== DATASET ==

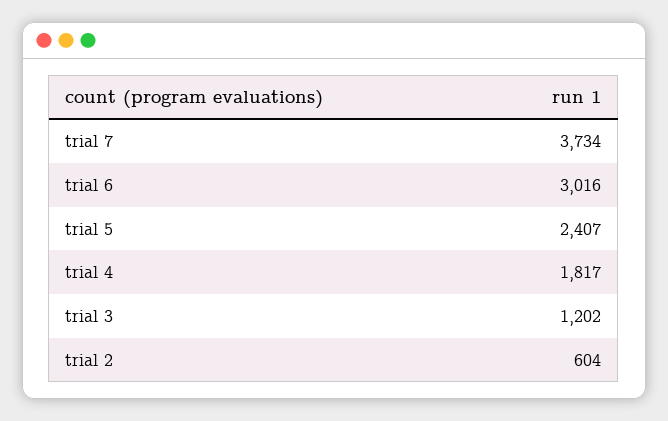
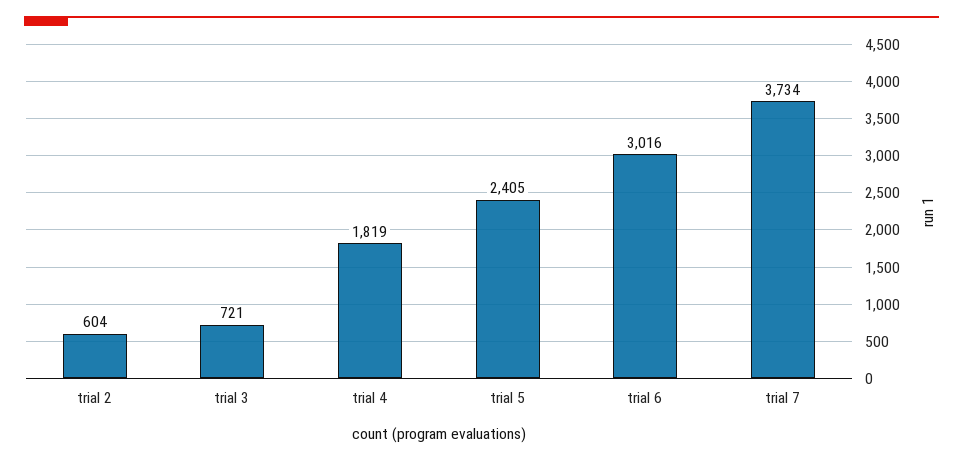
  {
    "trial 7": 3734,
    "trial 6": 3016,
-   "trial 5": 2407,
+   "trial 5": 2405,
-   "trial 4": 1817,
+   "trial 4": 1819,
-   "trial 3": 1202,
+   "trial 3": 721,
    "trial 2": 604
  }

===

(PROBLEM DESCRIPTION) If a line in the material contains the word "trial", copy that line.

(PROBLEM SOLUTION)
    "trial 7": 3734,
    "trial 6": 3016,
-   "trial 5": 2407,
+   "trial 5": 2405,
-   "trial 4": 1817,
+   "trial 4": 1819,
-   "trial 3": 1202,
+   "trial 3": 721,
    "trial 2": 604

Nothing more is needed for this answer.